[[ TEXT SHOWN open ]]

= List of People's Heroes of Yugoslavia monuments in Bosnia and Herzegovina =

Throughout the existence of the Socialist Republic of Bosnia and Herzegovina as part of the Socialist Federal Republic of Yugoslavia, the Yugoslav Partisan resistance in World War II was celebrated as the republic’s the foundational event. In post-Bosnian War Bosnia and Herzegovina, many monuments of the People’s Liberation War, including those dedicated to People’s Heroes, have undergone ethnonational reinterpretations.

Between 1942 and 1973, a total of 1,322 individuals were awarded the Order of the People's Hero of Yugoslavia. Numerous busts and memorials were erected in their honor, typically placed either in the hero’s birthplace or at the site of their death. Most of these monuments were executed in a figurative style, although some adopted a distinctly abstract form, such as the 1962 monument to Ivo Lola Ribar at the Glamoč field.

[[ TEXT SHOWN closed ]]
[[ INPUT DATA open ]]

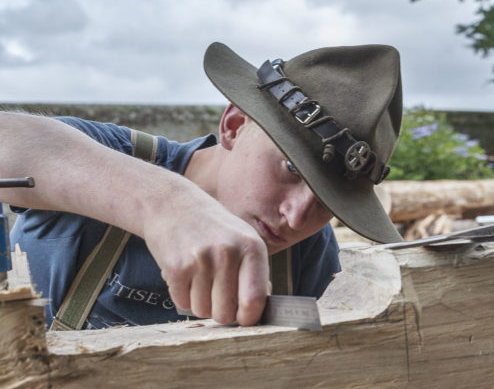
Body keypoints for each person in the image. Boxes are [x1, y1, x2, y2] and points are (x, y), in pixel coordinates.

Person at [0, 42, 404, 330]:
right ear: (233, 126)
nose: (297, 217)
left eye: (328, 202)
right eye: (291, 168)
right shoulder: (111, 154)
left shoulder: (307, 254)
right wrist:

[[ INPUT DATA closed ]]

## EXPLORE THE MATERIAL
• A. In the text on People's Heroes monuments, how many people received the Order of the People's Hero of Yugoslavia?
• B. List every year that appears in the text on People's Heroes monuments.
• C. In the text on People's Heroes monuments, retype the passage starting with "Between 1942 and" and going on through "the Glamoč field.".
The records have nothing to do with the text on People's Heroes monuments.

## RESPONSE LIST
• A. 1,322 people, between 1942 and 1973.

• B. 1942, 1973, 1962

• C.
Between 1942 and 1973, a total of 1,322 individuals were awarded the Order of the People's Hero of Yugoslavia. Numerous busts and memorials were erected in their honor, typically placed either in the hero’s birthplace or at the site of their death. Most of these monuments were executed in a figurative style, although some adopted a distinctly abstract form, such as the 1962 monument to Ivo Lola Ribar at the Glamoč field.